Hmmm, I thought I had more. I guess this will do for now, so I'm not overwhelmed.


----------



## Swiftwind (Feb 5, 2005)

I think it's great that you're making goals for yourself. I hope you get on well with them!

Sometimes I just set myself really simple tasks but it feels like a big achievement if I go through with them. This week I set myself the goal of talking to the new person in my class, and I did! And he is really quiet.

On the bad side, today I just couldn't pick up the phone at all.. The only time I got the courage to pick it up no-one answered on the other end!


----------



## deliman (Feb 2, 2006)

Good job with talking to someone new in class. That's something that feels infinitely difficult for me at times. 

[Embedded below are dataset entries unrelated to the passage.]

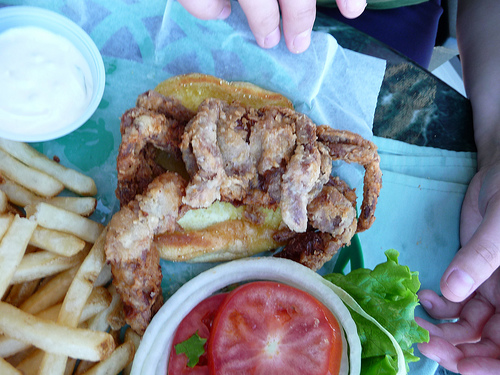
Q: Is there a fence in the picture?
A: No, there are no fences.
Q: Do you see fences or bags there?
A: No, there are no fences or bags.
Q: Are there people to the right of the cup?
A: Yes, there is a person to the right of the cup.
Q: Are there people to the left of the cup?
A: No, the person is to the right of the cup.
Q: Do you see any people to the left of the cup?
A: No, the person is to the right of the cup.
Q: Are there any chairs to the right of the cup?
A: No, there is a person to the right of the cup.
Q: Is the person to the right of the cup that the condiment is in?
A: Yes, the person is to the right of the cup.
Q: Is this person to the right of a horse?
A: No, the person is to the right of the cup.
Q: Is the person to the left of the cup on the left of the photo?
A: No, the person is to the right of the cup.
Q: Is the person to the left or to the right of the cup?
A: The person is to the right of the cup.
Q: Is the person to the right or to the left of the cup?
A: The person is to the right of the cup.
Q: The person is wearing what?
A: The person is wearing trousers.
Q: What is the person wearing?
A: The person is wearing trousers.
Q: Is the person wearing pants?
A: Yes, the person is wearing pants.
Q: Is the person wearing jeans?
A: No, the person is wearing pants.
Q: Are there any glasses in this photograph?
A: No, there are no glasses.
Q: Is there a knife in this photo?
A: No, there are no knives.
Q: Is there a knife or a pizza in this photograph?
A: No, there are no knives or pizzas.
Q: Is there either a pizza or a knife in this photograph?
A: No, there are no knives or pizzas.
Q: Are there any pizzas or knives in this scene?
A: No, there are no knives or pizzas.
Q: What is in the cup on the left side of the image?
A: The condiment is in the cup.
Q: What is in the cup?
A: The condiment is in the cup.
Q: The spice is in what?
A: The spice is in the cup.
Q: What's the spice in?
A: The spice is in the cup.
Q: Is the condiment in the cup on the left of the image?
A: Yes, the condiment is in the cup.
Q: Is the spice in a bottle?
A: No, the spice is in the cup.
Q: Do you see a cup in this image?
A: Yes, there is a cup.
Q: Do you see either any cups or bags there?
A: Yes, there is a cup.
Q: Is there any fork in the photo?
A: No, there are no forks.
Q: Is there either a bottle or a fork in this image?
A: No, there are no forks or bottles.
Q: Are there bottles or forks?
A: No, there are no forks or bottles.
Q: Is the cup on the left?
A: Yes, the cup is on the left of the image.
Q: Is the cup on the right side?
A: No, the cup is on the left of the image.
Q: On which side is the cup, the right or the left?
A: The cup is on the left of the image.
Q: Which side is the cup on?
A: The cup is on the left of the image.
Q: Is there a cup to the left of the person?
A: Yes, there is a cup to the left of the person.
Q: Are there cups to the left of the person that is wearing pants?
A: Yes, there is a cup to the left of the person.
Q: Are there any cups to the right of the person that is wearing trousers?
A: No, the cup is to the left of the person.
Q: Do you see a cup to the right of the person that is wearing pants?
A: No, the cup is to the left of the person.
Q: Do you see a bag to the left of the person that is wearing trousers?
A: No, there is a cup to the left of the person.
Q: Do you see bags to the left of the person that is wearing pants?
A: No, there is a cup to the left of the person.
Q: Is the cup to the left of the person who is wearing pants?
A: Yes, the cup is to the left of the person.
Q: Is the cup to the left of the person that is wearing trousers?
A: Yes, the cup is to the left of the person.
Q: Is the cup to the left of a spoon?
A: No, the cup is to the left of the person.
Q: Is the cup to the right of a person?
A: No, the cup is to the left of a person.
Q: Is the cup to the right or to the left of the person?
A: The cup is to the left of the person.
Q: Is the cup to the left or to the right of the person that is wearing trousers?
A: The cup is to the left of the person.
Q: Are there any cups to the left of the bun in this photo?
A: Yes, there is a cup to the left of the bun.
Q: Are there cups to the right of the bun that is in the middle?
A: No, the cup is to the left of the bun.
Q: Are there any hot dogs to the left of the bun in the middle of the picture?
A: No, there is a cup to the left of the bun.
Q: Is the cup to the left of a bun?
A: Yes, the cup is to the left of a bun.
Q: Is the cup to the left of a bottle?
A: No, the cup is to the left of a bun.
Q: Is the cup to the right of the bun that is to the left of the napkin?
A: No, the cup is to the left of the bun.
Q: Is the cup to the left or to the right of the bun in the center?
A: The cup is to the left of the bun.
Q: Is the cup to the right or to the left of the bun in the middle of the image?
A: The cup is to the left of the bun.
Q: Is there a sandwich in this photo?
A: Yes, there is a sandwich.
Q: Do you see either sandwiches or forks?
A: Yes, there is a sandwich.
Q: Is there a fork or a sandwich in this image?
A: Yes, there is a sandwich.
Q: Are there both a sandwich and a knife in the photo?
A: No, there is a sandwich but no knives.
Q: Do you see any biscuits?
A: No, there are no biscuits.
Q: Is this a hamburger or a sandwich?
A: This is a sandwich.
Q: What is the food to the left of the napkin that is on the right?
A: The food is a sandwich.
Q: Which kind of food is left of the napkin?
A: The food is a sandwich.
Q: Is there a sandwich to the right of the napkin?
A: No, the sandwich is to the left of the napkin.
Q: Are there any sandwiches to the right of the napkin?
A: No, the sandwich is to the left of the napkin.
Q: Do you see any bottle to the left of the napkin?
A: No, there is a sandwich to the left of the napkin.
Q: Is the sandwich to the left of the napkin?
A: Yes, the sandwich is to the left of the napkin.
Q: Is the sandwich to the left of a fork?
A: No, the sandwich is to the left of the napkin.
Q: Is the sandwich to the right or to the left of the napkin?
A: The sandwich is to the left of the napkin.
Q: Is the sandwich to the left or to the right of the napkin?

Keep up with the phone answering! I answered the phone this week and got back in touch with a really good friend that I haven't talked to in a few months. Normally I would just look at the caller id and let it ring on.


----------



## Swiftwind (Feb 5, 2005)

That's really great, and what a nice outcome!  I got up the courage again to pick up the phone again and still no one was on the line (well they were, they just weren't answering), but then again tonight my friend rang me and I picked up (I don't have caller id). She is such a struggle to talk to because she doesn't say much, but I managed to last for 10 minutes, then made and excuse that I had to make dinner!  Oh well, I guess 10 minutes is better than nothing.


----------



## deliman (Feb 2, 2006)

And a nice outcome for yourself as well! Haha, it is always the quiet ones that are so hard. It's like a major test of SA. Those periods of silence... ugh. I wish it could be like Uma Thurman and John Travolta in Pulp Fiction with their comfortable silences, but no... the anxiety is so strong. But I think we can overcome.


----------



## Argo (May 1, 2005)

deliman said:


> I wish it could be like Uma Thurman and John Travolta in Pulp Fiction with their comfortable silences, but no... the anxiety is so strong.


Might have been a little joke there. The silence is so "comfortable" that they have to fill it with a conversation about how comfortable the silences are between them.


----------



## deliman (Feb 2, 2006)

Ah, i'm not sure if I caught that in the scene when I saw it, but that totally makes sense and is pretty damn hilarious. Need to rewatch that movie again, been a long time since I've last seen it.


----------



## On the way (Feb 9, 2006)

Don't forget to give yourself leeway to make lots of mistakes while you're learning, and also to pause long enough to appreciate your own courage.


----------